More Management Misbehaviour?
Stephen Ackroyd, University of Lancaster
- When?
- Wednesday 23 March 2011, 14:00 to 16:00
- Where?
- 32MS01
- Open to:
- Public, Staff, Students
- Speaker:
- Professor Stephen Ackroyd
Abstract
This paper arises from work undertaken to revise and update ‘Organisational Misbehaviour’(Ackroyd and Thompson, 1999) which is now being republished in a revised and updated edition. In 1999 the topic of Managerial misbehaviour was not covered in our book for a number of reasons. Although there was some evidence for managerial misbehaviour – including some spectacular examples (Punch, 1996) - by and large it seemed a marginal subject matter. At the time, managers defined what counted as organisational misbehaviour almost exclusively, and for us that was a key point of our thesis. Today, of course, much has changed. Today, it is seldom possible to read a serious newspaper without encountering reports of misbehaviour and alleged malfeasance amongst managers, and especially their top echelons. Today, journalists have an active interest in reporting misbehaviour and certain aspects of it have become matters of public politics. What is considered in this paper is not so much whether there is more managerial misbehaviour, as the capacity to assess this adequately evades us; but why managerial beliefs and practices have moved so far from the norms of acceptable conduct held by educated opinion and that of the general public.
Speaker
Stephen Ackroyd is Emeritus Professor of Organisational Analysis at Lancaster University Management School and visiting professor at University of the West of England, Ostfold University College in Norway and Macquarie University, Sydney Australia. His early research was into organisational misbehaviour and was completed whilst working as a consultant.

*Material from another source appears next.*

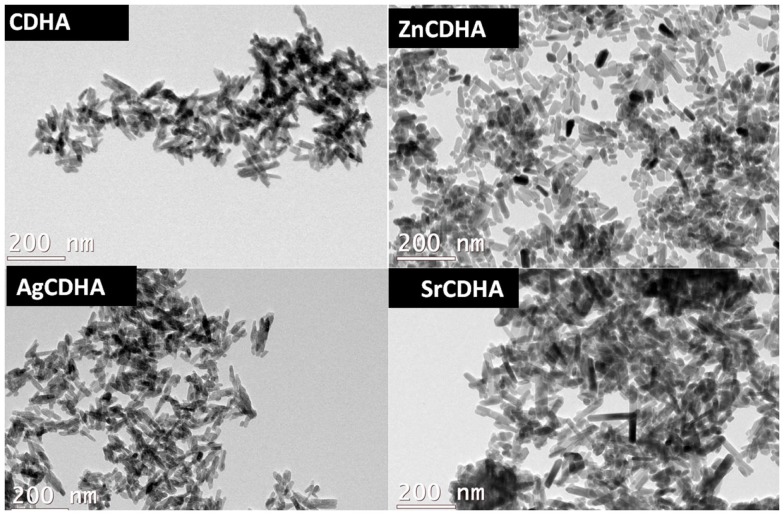
Typical TEM images of CDHA and ion substituted CDHAs.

This work subsequently formed the basis of the book for which he is perhaps best known –
Organisational Misbehaviour (with Paul Thompson, Sage, 1999). However, in the course of what is by now a long career, Stephen has researched public sector organisation, the professions (especially medicine, the law and management consultancy), as well as conducting a longitudinal study the organisational forms and strategies of the largest British companies.